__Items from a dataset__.
━━━

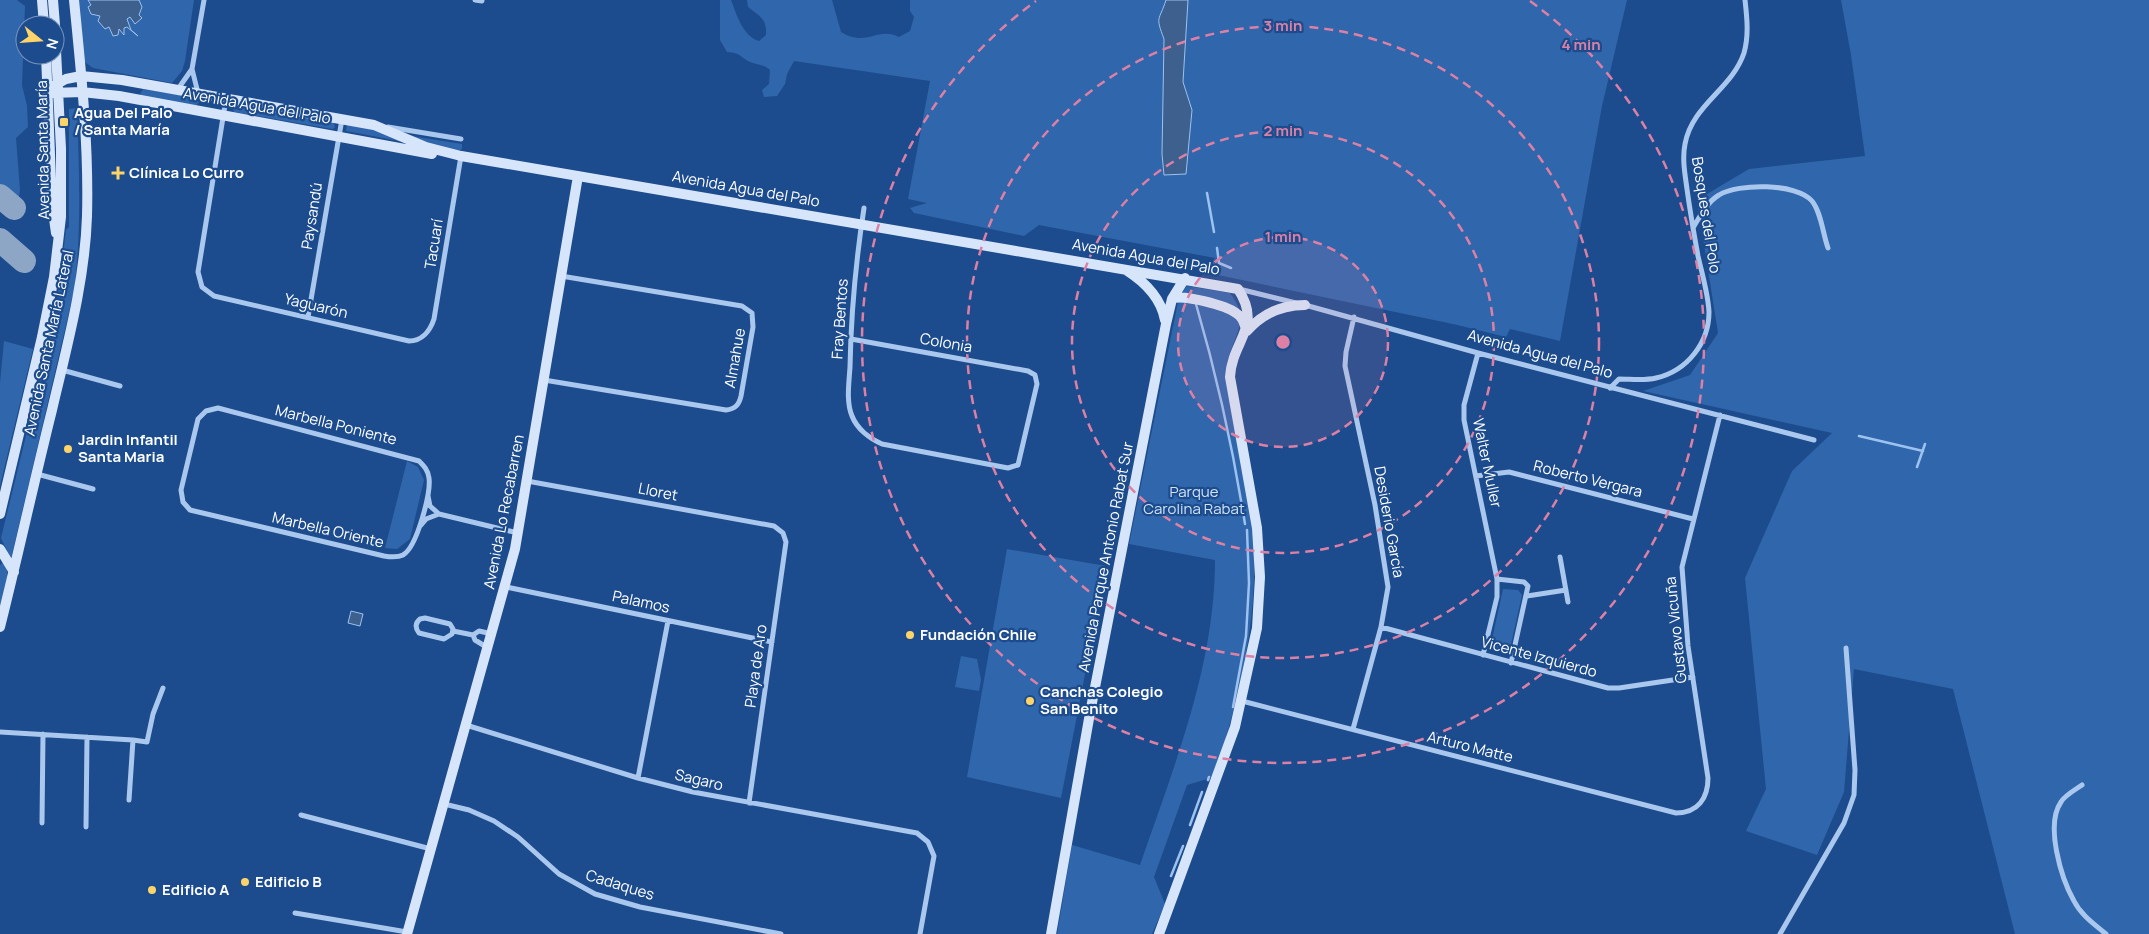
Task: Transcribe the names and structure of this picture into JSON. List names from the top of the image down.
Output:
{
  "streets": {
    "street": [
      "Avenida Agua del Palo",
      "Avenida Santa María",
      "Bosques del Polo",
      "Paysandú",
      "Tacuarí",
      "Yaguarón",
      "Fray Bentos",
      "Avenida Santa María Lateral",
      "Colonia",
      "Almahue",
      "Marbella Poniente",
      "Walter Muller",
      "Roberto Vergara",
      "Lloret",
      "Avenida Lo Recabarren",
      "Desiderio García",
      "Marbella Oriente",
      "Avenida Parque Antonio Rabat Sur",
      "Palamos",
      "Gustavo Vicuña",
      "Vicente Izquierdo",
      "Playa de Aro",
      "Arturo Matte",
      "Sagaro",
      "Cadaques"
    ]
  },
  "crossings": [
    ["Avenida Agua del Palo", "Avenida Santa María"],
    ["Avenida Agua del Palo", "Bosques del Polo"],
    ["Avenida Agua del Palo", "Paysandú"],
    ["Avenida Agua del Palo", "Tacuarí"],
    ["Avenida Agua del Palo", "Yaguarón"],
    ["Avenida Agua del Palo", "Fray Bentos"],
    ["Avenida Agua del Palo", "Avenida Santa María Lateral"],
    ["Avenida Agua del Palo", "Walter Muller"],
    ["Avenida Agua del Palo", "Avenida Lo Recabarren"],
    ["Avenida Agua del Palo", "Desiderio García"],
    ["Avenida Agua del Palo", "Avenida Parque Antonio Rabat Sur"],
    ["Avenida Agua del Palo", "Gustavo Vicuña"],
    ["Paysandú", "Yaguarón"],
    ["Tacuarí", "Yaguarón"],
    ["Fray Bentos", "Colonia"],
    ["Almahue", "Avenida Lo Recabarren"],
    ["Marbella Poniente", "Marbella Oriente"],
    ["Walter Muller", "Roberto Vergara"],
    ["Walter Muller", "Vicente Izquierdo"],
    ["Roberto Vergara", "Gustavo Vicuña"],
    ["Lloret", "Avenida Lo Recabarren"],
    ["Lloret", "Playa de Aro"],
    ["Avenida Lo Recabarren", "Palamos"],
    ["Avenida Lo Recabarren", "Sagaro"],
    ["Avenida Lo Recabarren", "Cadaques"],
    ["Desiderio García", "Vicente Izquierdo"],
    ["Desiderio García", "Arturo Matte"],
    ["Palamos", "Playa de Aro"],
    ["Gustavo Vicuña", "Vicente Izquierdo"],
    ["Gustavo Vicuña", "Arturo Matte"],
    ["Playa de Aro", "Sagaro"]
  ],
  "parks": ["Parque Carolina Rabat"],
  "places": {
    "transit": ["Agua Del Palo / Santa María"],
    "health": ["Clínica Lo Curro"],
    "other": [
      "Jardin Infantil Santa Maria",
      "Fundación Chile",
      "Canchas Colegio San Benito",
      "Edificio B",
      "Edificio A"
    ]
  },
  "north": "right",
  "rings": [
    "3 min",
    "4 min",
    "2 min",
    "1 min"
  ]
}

━━━

__Your instructions__.
What is needed is a single figure, the number of lines in the entries above that contain "Lateral".

__Solution to this task__.
2